I wrote this blog at the end of month 6. But I haven’t been wanting to revisit it until now. Here is a little look into how it went for me doing sex trafficking ministry in Thailand:
The race sucks. You leave pieces of your heart in countries until your heart is scattered around the world.
In Thailand I met a ladyboy named Pat. He was the sweetest, kindness, and most loving person I met in Thailand/the World Race. I created a relationship with him about half way through the month. I would visit him at his bar and we would just chat. About anything and everything and it was easy. Like how you talk to your friends that you have known for months. But I didn’t realize how much he met to me until I had to say goodbye.
And BOOM it hit my like a freight train. A flood of emotions that God can only give you for another person, hit me and the tears were soon to follow. And it sucked…I generally don’t ask for the Father’s heart for people because I know what it means. Sadness and uncontainable love when you have to leave that country. But that is so unbelievably selfish of me and limits the ability I have to love. Thankfully the Lord gave it to me anyways that month.
Something that my contact Pi Emmi said at the end of that month really resonated with me and where I was saying goodbye to my prostitute friends.
“At the start of the month I asked for 100% of your heart-and I think I see right now 1000% of your hearts….now take back the pieces of your heart and go to Cambodia…if there is a little piece of your heart that you can’t get back then come back here, we need your help.”

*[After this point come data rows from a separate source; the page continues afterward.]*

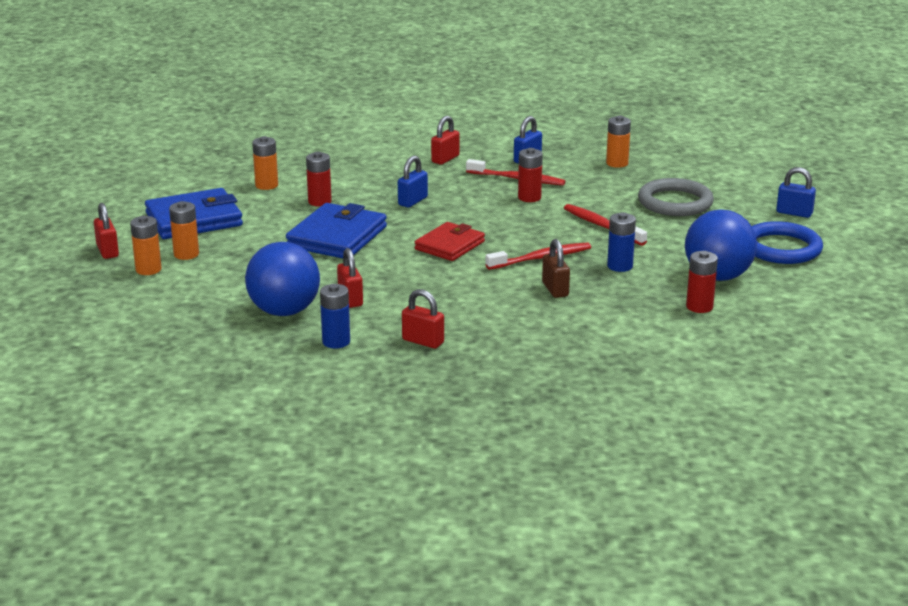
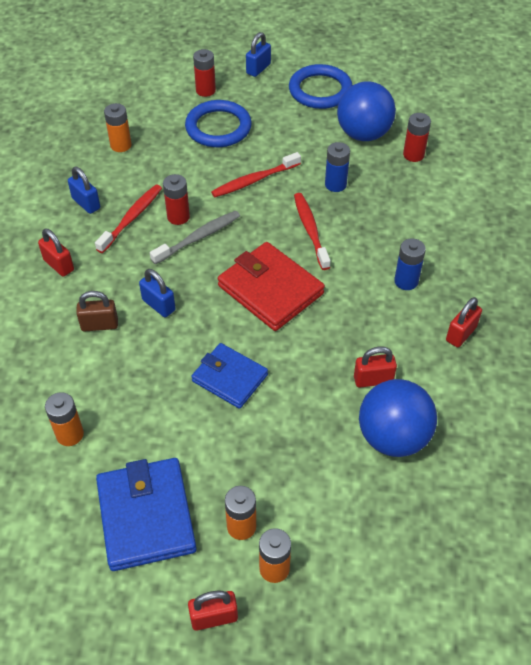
camera: 80 degrees left, 25 degrees up
(319, 202) = (134, 386): red battery -> red battery (205, 90)
(336, 342) = (458, 399): blue battery -> blue battery (406, 281)
(337, 237) = (229, 378): blue wallet -> blue wallet, size x0.66
(450, 245) = (270, 290): red wallet -> red wallet, size x1.51
(505, 209) = (198, 237): none -> grey toothbrush
(555, 289) = (372, 231): brown padlock -> brown padlock (99, 325)
(675, 202) = (218, 127): grey ring -> blue ring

At that time when I left Thailand I had tons of pieces of my heart scattered on that bar street in the red light district. Although I felt closes to Pat by the time I left, I still had so many friends and faces I will never forget. And it has taken till now for me to think about all the people I met and what it felt like saying goodbye. I know in the future when I do mission trips, sex trafficking will be a big part of it. There was something about the desire and desperation for true love in every person’s eyes that I will never be able to forget.
I hope in the future I will be able to share more on what I saw during that month. But as of right now I can only really revisit those goodbyes I had to say.
I will forever be grateful that the Lord gave me the chance to love on those people. Love is what they truly need. Without the Father’s love they can’t walk away from the chains and bondage they are in-both physically and spiritually.
And I leave you with this. How many people around you are desperately seeking the love of Christ? How many people could you reach if you just asked for the Father’s heart? They may not be in the physical bondage of sex trafficking and prostitution, but the chains on their hearts that you can’t see are just as real.